I saw this problem in the prep book for the USAMO in the Algebra section, but I don’t know how to tackle it. As the problems before were all solvable by factoring/Cauchy-Schwarz, I have tried finding a way to factor/rearrange this into a C.S.-form , but I have made no progress at all. As I’m getting quite frustrated with this problem I would appreciate all help!
Let $x$ and $y$ be positive integers and $k$ be a positive real number for which $$\frac{x + 1}{y + k} = \frac{y}{x}$$ is satisfied.
Prove that $k\geq1$ holds.
My thoughts: After rearranging we arrive at $(x+1)x$ which must at least be 2. And $y(y+k)$ where $y$ is at least $1$. So we have $$x^2+x=y^2+yk$$ and $$\frac{x^2+x-y^2}{y}=k$$ This obviously holds for $x>y$, but for $y<x$ I am running into difficulties.

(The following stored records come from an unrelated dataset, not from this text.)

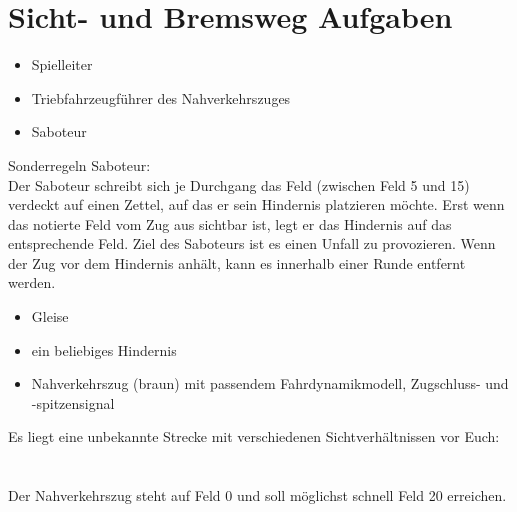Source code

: 

\section{Sicht- und Bremsweg Aufgaben}

  \roles
    \begin{itemize}
      \item Spielleiter
      \item Triebfahrzeugführer des Nahverkehrszuges
      \item Saboteur
    \end{itemize}
    Sonderregeln Saboteur:\\
    Der Saboteur schreibt sich je Durchgang das Feld (zwischen Feld 5 und 15) verdeckt auf einen Zettel, auf das er sein Hindernis platzieren möchte. Erst wenn das notierte Feld vom Zug aus sichtbar ist, legt er das Hindernis auf das entsprechende Feld. Ziel des Saboteurs ist es einen Unfall zu provozieren. Wenn der Zug vor dem Hindernis anhält, kann es innerhalb einer Runde entfernt werden.


  \material
    \begin{itemize}
      \item Gleise
      \item ein beliebiges Hindernis
      \item Nahverkehrszug (braun) mit passendem Fahrdynamikmodell, Zugschluss- und -spitzensignal
    \end{itemize}

  \setup
    Es liegt eine unbekannte Strecke mit verschiedenen Sichtverhältnissen vor Euch:\\
    \\ \\
Der Nahverkehrszug steht auf Feld 0 und soll möglichst schnell Feld 20 erreichen.

\newpage

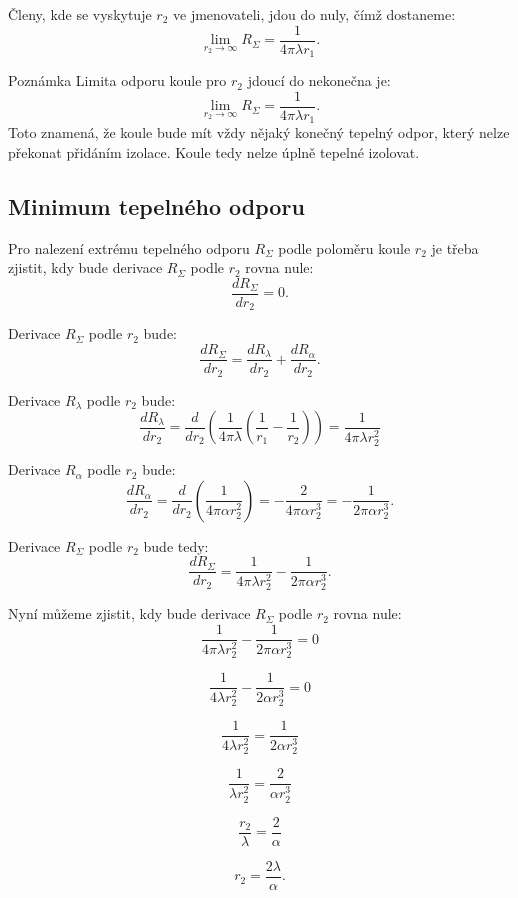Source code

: \documentclass{article}
\begin{document}
Členy, kde se vyskytuje $r_2$ ve jmenovateli, jdou do nuly, čímž dostaneme:
$$
    \lim_{r_2 \to \infty} R_\Sigma = \frac{1}{4 \pi \lambda r_1}.
$$

\begin{notebox}{Poznámka}
    Limita odporu koule pro $r_2$ jdoucí do nekonečna je:
    $$
        \lim_{r_2 \to \infty} R_\Sigma = \frac{1}{4 \pi \lambda r_1}.
    $$
    Toto znamená, že koule bude mít vždy nějaký konečný tepelný odpor, který nelze překonat přidáním izolace. Koule tedy nelze úplně tepelné izolovat.
\end{notebox}



\subsection{Minimum tepelného odporu}
Pro nalezení extrému tepelného odporu $R_\Sigma$ podle poloměru koule $r_2$ je třeba zjistit, kdy bude derivace $R_\Sigma$ podle $r_2$ rovna nule:
$$
    \frac{dR_\Sigma}{dr_2} = 0.
$$

Derivace $R_\Sigma$ podle $r_2$ bude:
$$
    \frac{dR_\Sigma}{dr_2} = \frac{dR_\lambda}{dr_2} + \frac{dR_\alpha}{dr_2}.
$$

Derivace $R_\lambda$ podle $r_2$ bude:
$$
    \frac{dR_\lambda}{dr_2} = \frac{d}{dr_2} \left( \frac{1}{4 \pi \lambda} \left( \frac{1}{r_1} - \frac{1}{r_2} \right) \right) = \frac{1}{4 \pi \lambda r_2^2}
$$

Derivace $R_\alpha$ podle $r_2$ bude:
$$
    \frac{dR_\alpha}{dr_2} = \frac{d}{dr_2} \left( \frac{1}{4 \pi \alpha r_2^2} \right) = -\frac{2}{4 \pi \alpha r_2^3} = -\frac{1}{2 \pi \alpha r_2^3}.
$$

Derivace $R_\Sigma$ podle $r_2$ bude tedy:
$$
    \frac{dR_\Sigma}{dr_2} = \frac{1}{4 \pi \lambda r_2^2} - \frac{1}{2 \pi \alpha r_2^3}.
$$

Nyní můžeme zjistit, kdy bude derivace $R_\Sigma$ podle $r_2$ rovna nule:
$$
    \frac{1}{4 \pi \lambda r_2^2} - \frac{1}{2 \pi \alpha r_2^3} = 0
$$

$$
    \frac{1}{4 \lambda r_2^2} - \frac{1}{2 \alpha r_2^3} = 0
$$

$$
    \frac{1}{4 \lambda r_2^2} = \frac{1}{2 \alpha r_2^3}
$$

$$
    \frac{1}{\lambda r_2^2} = \frac{2}{\alpha r_2^3}
$$

$$
    \frac{r_2}{\lambda} = \frac{2}{\alpha}
$$

$$
    r_2 = \frac{2 \lambda}{\alpha}.
$$
\end{document}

\begin{align*} & \frac{a^2+a-b^2}{b}=c \\[4pt] \implies\;& \frac{a^2+a-b^2}{b} > 0 \\[4pt] \implies\;& a^2+a-b^2 > 0 \\[4pt] \implies\;& a^2+a > b^2 \\[4pt] \implies\;& (a+1)^2 > b^2 \\[4pt] \implies\;& a+1 > b \\[4pt] \implies\;& a\ge b\;\;\;\text{$\bigl($for integers $x,y$,$\;$if $x+1 >y\;$then $x\ge y\bigr)$} \\[4pt] \implies\;& c=\frac{a^2+a-b^2}{b}\ge \frac{b^2+b-b^2}{b}=1 \\[4pt] \end{align*}